As the climb out of the car and begin our ascent to the wall I realize, “I’m in China. I’m about to see something I’ve only read about or seen in a book or on a screen.” This is where legendry is unveiled before mortal eyes. So as we climb these stairs I spot a stony snake along the teeth of the mountain; an ancient stone vertebrae lining the ridge – there is no beginning and no end. It is.

We reach the Wall.

No more pictures or postcards. This is it. The most famous structure built by a thousand nameless men a thousand years ago who are now dust, ordered by a majestically proud Emperor now dust, conquered my Mongol warriors now dust, and here we stand – 21st century men inhaling greatness that is quickly becoming dust now shrouded in smog.

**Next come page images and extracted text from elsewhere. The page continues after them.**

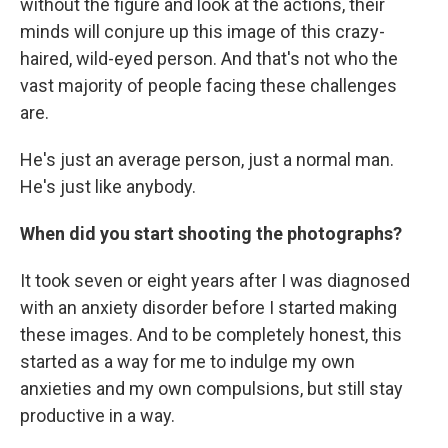
without the figure and look at the actions, their
minds will conjure up this image of this crazy-
haired, wild-eyed person. And that's not who the
vast majority of people facing these challenges
are.
He's just an average person, just a normal man.
He's just like anybody.
When did you start shooting the photographs?
It took seven or eight years after I was diagnosed
with an anxiety disorder before I started making
these images. And to be completely honest, this
started as a way for me to indulge my own
anxieties and my own compulsions, but still stay
productive in a way.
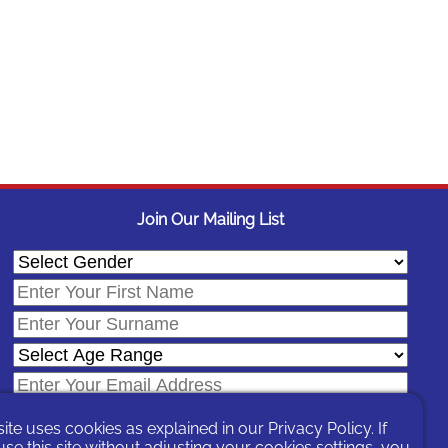
Join Our Mailing List
site uses cookies as explained in our
Privacy Policy
. If
se this site without adjusting your cookies settings, you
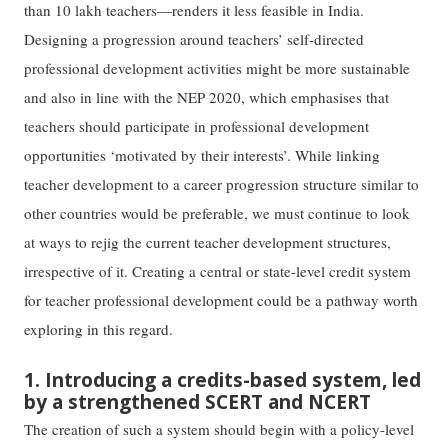
than 10 lakh teachers—renders it less feasible in India.
Designing a progression around teachers’ self-directed
professional development activities might be more sustainable
and also in line with the NEP 2020, which emphasises that
teachers should participate in professional development
opportunities ‘motivated by their interests’. While linking
teacher development to a career progression structure similar to
other countries would be preferable, we must continue to look
at ways to rejig the current teacher development structures,
irrespective of it. Creating a central or state-level credit system
for teacher professional development could be a pathway worth
exploring in this regard.
1. Introducing a credits-based system, led
by a strengthened SCERT and NCERT
The creation of such a system should begin with a policy-level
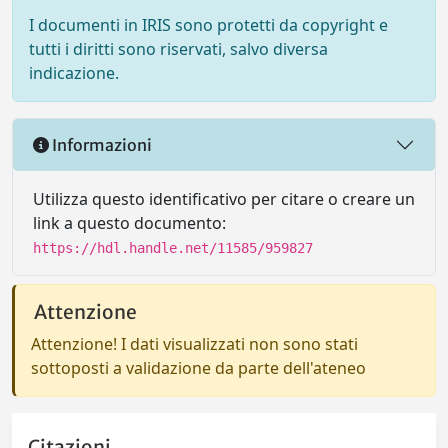
I documenti in IRIS sono protetti da copyright e
tutti i diritti sono riservati, salvo diversa
indicazione.
Informazioni
Utilizza questo identificativo per citare o creare un
link a questo documento:
https://hdl.handle.net/11585/959827
Attenzione
Attenzione! I dati visualizzati non sono stati
sottoposti a validazione da parte dell'ateneo
Citazioni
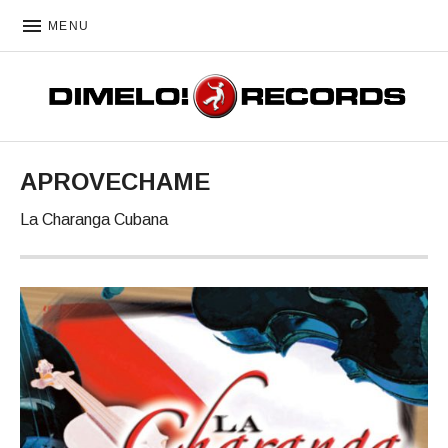
MENU
DIMELO! RECORDS
APROVECHAME
La Charanga Cubana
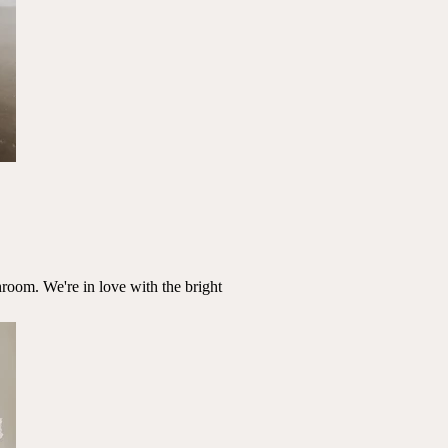
room. We're in love with the bright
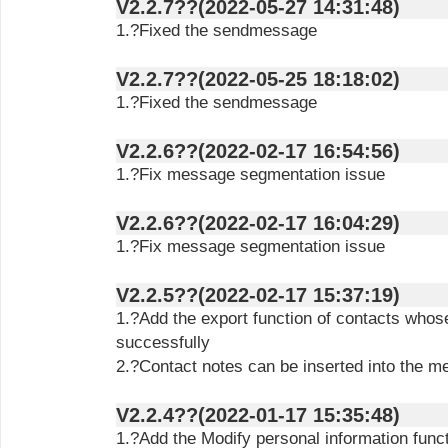
V2.2.7??(2022-05-27 14:31:48)
1.?Fixed the sendmessage
V2.2.7??(2022-05-25 18:18:02)
1.?Fixed the sendmessage
V2.2.6??(2022-02-17 16:54:56)
1.?Fix message segmentation issue
V2.2.6??(2022-02-17 16:04:29)
1.?Fix message segmentation issue
V2.2.5??(2022-02-17 15:37:19)
1.?Add the export function of contacts who
successfully
2.?Contact notes can be inserted into the 
V2.2.4??(2022-01-17 15:35:48)
1.?Add the Modify personal information func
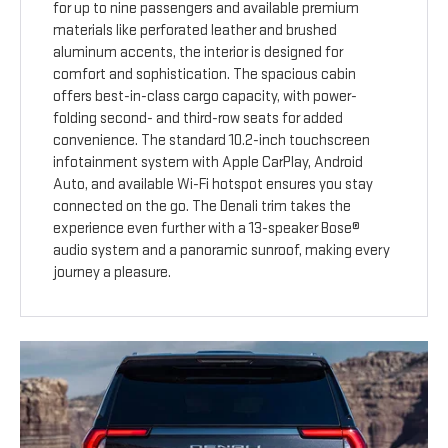
for up to nine passengers and available premium
materials like perforated leather and brushed
aluminum accents, the interior is designed for
comfort and sophistication. The spacious cabin
offers best-in-class cargo capacity, with power-
folding second- and third-row seats for added
convenience. The standard 10.2-inch touchscreen
infotainment system with Apple CarPlay, Android
Auto, and available Wi-Fi hotspot ensures you stay
connected on the go. The Denali trim takes the
experience even further with a 13-speaker Bose®
audio system and a panoramic sunroof, making every
journey a pleasure.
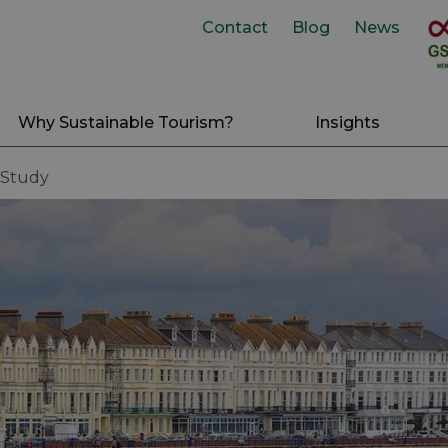
Contact
Blog
News
Why Sustainable Tourism?
Insights
 Study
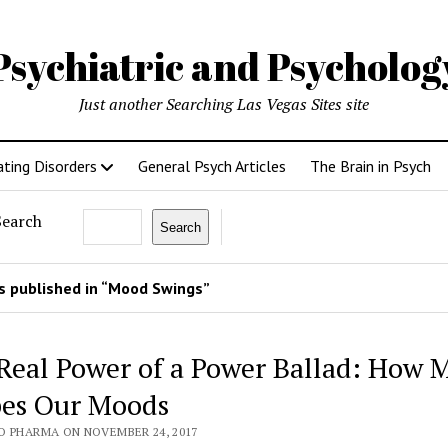
Psychiatric and Psycholo
Just another Searching Las Vegas Sites site
ating Disorders
General Psych Articles
The Brain in Psych
Search
Search
 published in “Mood Swings”
Real Power of a Power Ballad: How 
es Our Moods
O PHARMA ON NOVEMBER 24, 2017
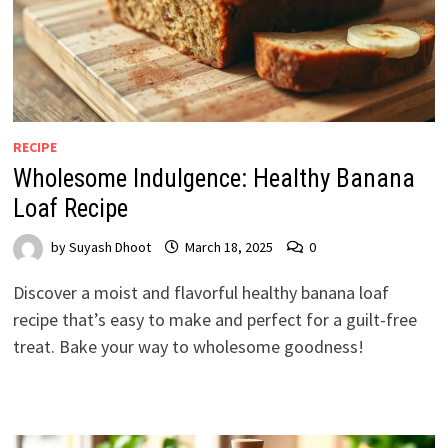
RECIPE
Wholesome Indulgence: Healthy Banana
Loaf Recipe
by
Suyash Dhoot
March 18, 2025
0
Discover a moist and flavorful healthy banana loaf
recipe that’s easy to make and perfect for a guilt-free
treat. Bake your way to wholesome goodness!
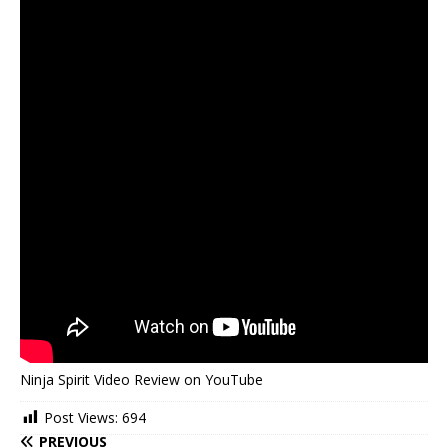
Ninja Spirit Video Review on YouTube
Post Views:
694
PREVIOUS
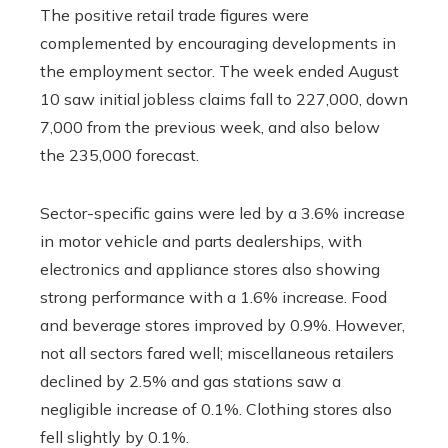
The positive retail trade figures were
complemented by encouraging developments in
the employment sector. The week ended August
10 saw initial jobless claims fall to 227,000, down
7,000 from the previous week, and also below
the 235,000 forecast.
Sector-specific gains were led by a 3.6% increase
in motor vehicle and parts dealerships, with
electronics and appliance stores also showing
strong performance with a 1.6% increase. Food
and beverage stores improved by 0.9%. However,
not all sectors fared well; miscellaneous retailers
declined by 2.5% and gas stations saw a
negligible increase of 0.1%. Clothing stores also
fell slightly by 0.1%.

The Larry tells us that this section of the Wall was restored in 1998ish, so it’s not original. It was one of those countless times in this earthly trek when you realize that the truth is merely a lie with makeup on; but it’s still kind of cool to experience the lie. This is the human experience: exploring the lies until the Truth is revealed.

We hiked for about two hours, Ted and Larry being as patient as can be as the gringos are snapping pictures and gawking like … gringos.

The crumbling stone snake – ruler of these hills is being reclaimed by these hills. The original wall was in the distance, I could see it overgrown by trees and bushes – being conquered not my Mongol invaders but Nature’s green warriors. It was kind of a cool sight: man, try as you will, but nothing lasts. Not even this legendary masterpiece, the green army is on the move.

We slid down from the Wall. There is a silver slide that twists and turns downhill in ear-popping fashion. It was a blast. Definitely the most fun I ever had descending from the Great Wall.

True Story.

- m -

1 comment:

  1. I remember that when Neil came back he made a comment to me about how the biggest players he had played against in China were like half my size. So, don't get too comfortable with that style of play, because when you return to America, you know that there are 6'6", nearly 300 lb men with no ACL's left who are waiting for you.